四爺還吩咐,讓後院眾人都待在院子裡不得隨意走動。
年若瑤立刻讓人關上院子大門,任何人不得進出。
這時,照顧大黃的小五子進來稟報:「側福晉,大黃讓三阿哥抱走了現在還沒送回來。」
年若瑤這才知道今天自己和四爺一起出門的時候,三阿哥非要把大黃抱走玩一會兒。小五子縱然心裡不願意也不敢拒絕三阿哥,不論三阿哥的生母是誰,這三阿哥是實打實的龍子鳳孫,這些做奴才的得罪不起。

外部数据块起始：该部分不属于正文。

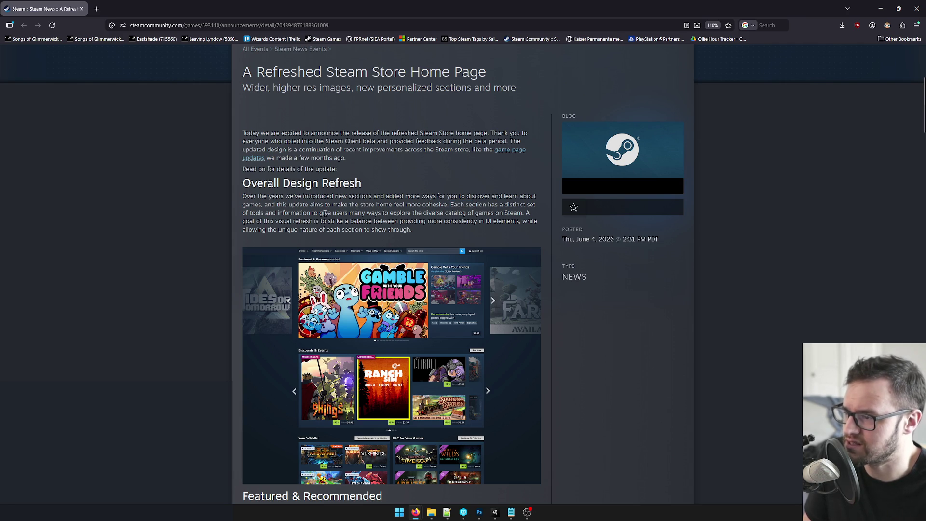
{"action": "left_click_drag", "start_coordinate": [340, 213], "coordinate": [349, 214]}
{"action": "left_click", "coordinate": [382, 217]}
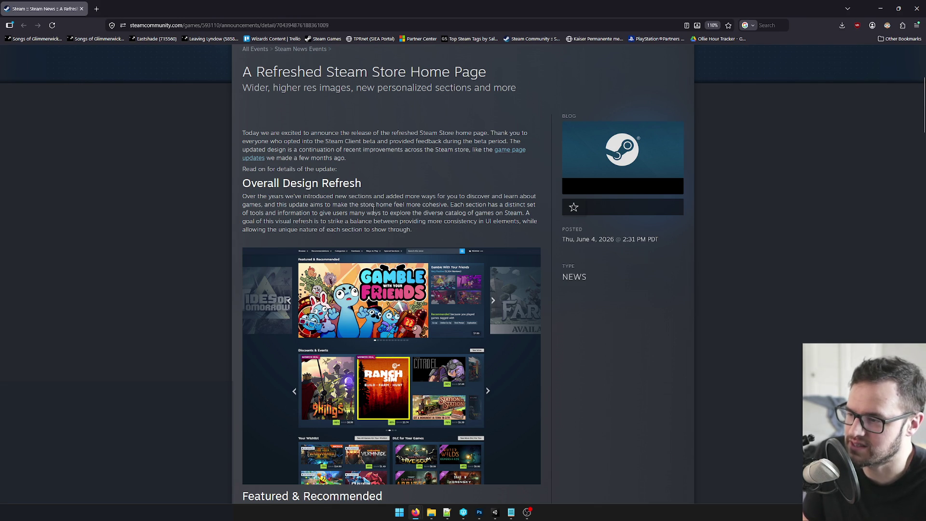
{"action": "scroll", "coordinate": [464, 217], "scroll_direction": "down", "scroll_amount": 1}
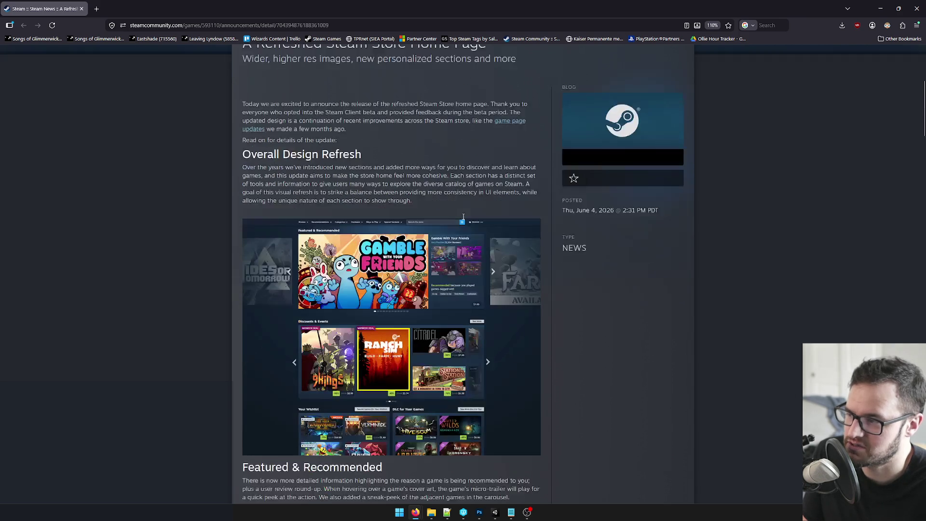
{"action": "scroll", "coordinate": [612, 293], "scroll_direction": "down", "scroll_amount": 6}
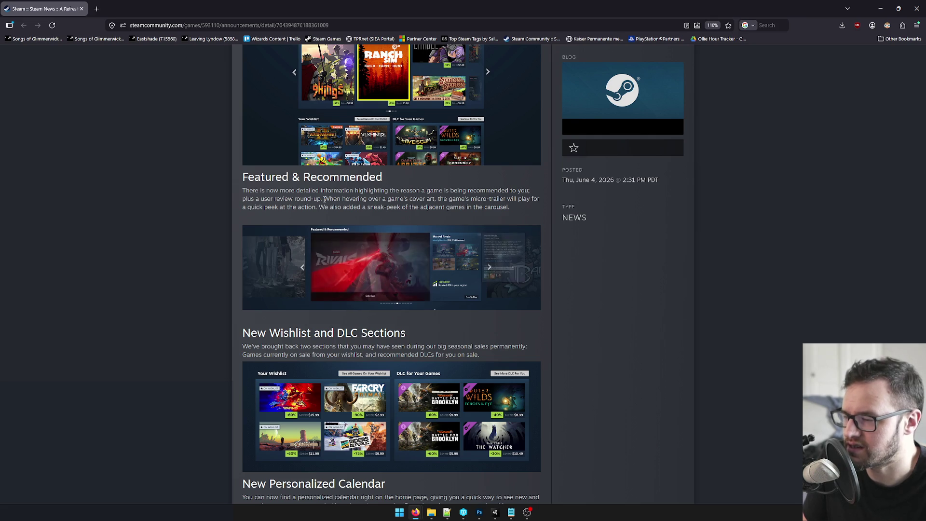
{"action": "scroll", "coordinate": [576, 247], "scroll_direction": "down", "scroll_amount": 2}
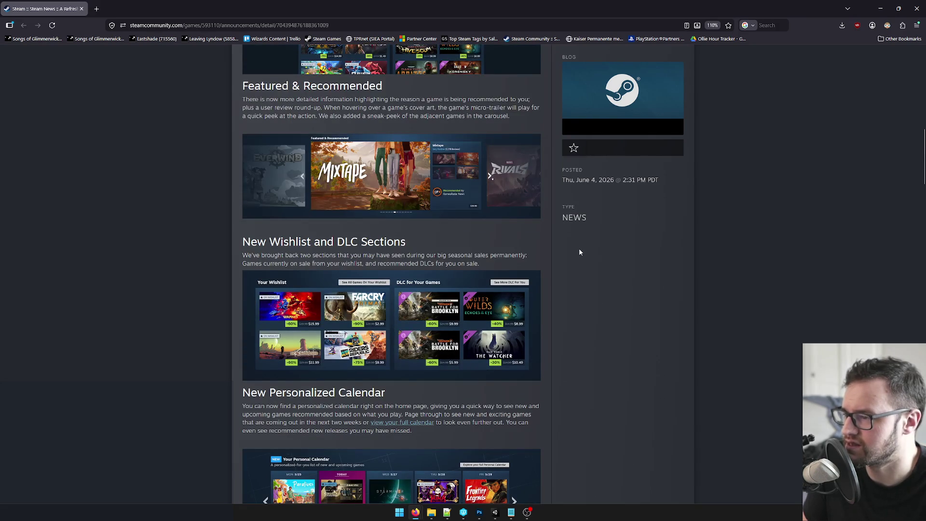
{"action": "scroll", "coordinate": [578, 250], "scroll_direction": "down", "scroll_amount": 1}
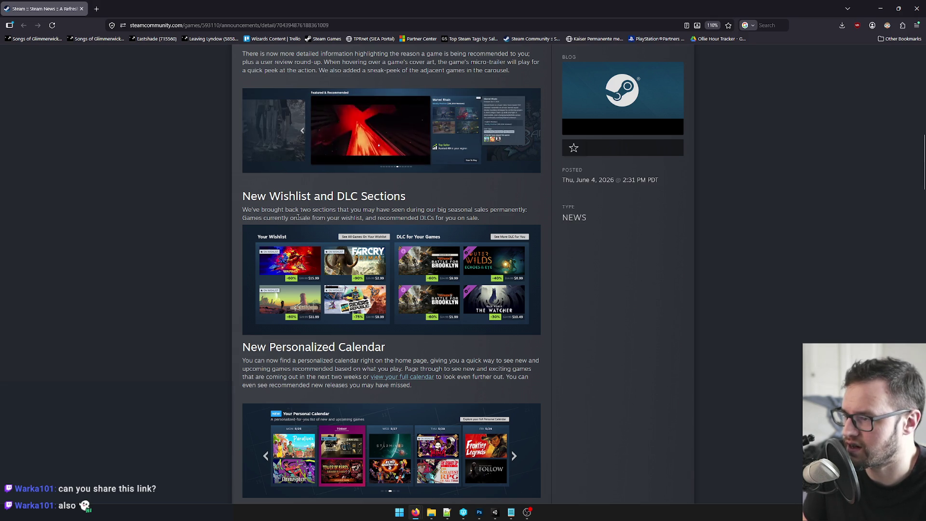
{"action": "mouse_move", "coordinate": [363, 217]}
{"action": "left_mouse_down"}
{"action": "mouse_move", "coordinate": [487, 220]}
{"action": "mouse_move", "coordinate": [372, 217]}
{"action": "left_mouse_up"}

等到傍晚終於盼到側福晉回來了,可主子爺在旁邊站著小五子也不敢來遞話,誰知道這件事在主子爺心裡算大算小?
萬一讓四爺誤會他們東院故意告三阿哥的狀就不好了。
誰知道等了半天外面情況更加複雜,小五子怕外面太亂,再有不長眼的踩到大黃他的職業生涯也到盡頭了,趕緊進來稟報。
張榮昌一咬牙,說他出去轉一轉找找。
年若瑤直接拒絕,張榮昌是自己身邊的得力大太監,現在鈕祜祿格格那邊情況不明,東院的人再出去未免太惹眼。
正說著,守門的李長順在廊下道,李側福晉派人把大黃送來了。
屋裡,年若瑤和春玉等人才鬆了口氣。
李氏知道三阿哥把東院上下寶貝的不行的小狗抱來後,差點氣暈過去。
三阿哥如今九歲在眾人眼裡算是個小大人了,還這樣不分輕重貪玩,做事不考慮後果,讓四爺知道了作何感想。
趕在前院落鎖前,李氏連忙派人抱來被三阿哥藏在屋子裡的大黃,命腿腳快的嬤嬤送去東院,這個時節多一事不如少一事。
等鈕祜祿格格那邊的事情結束了,自己再找機會和年氏賠個罪。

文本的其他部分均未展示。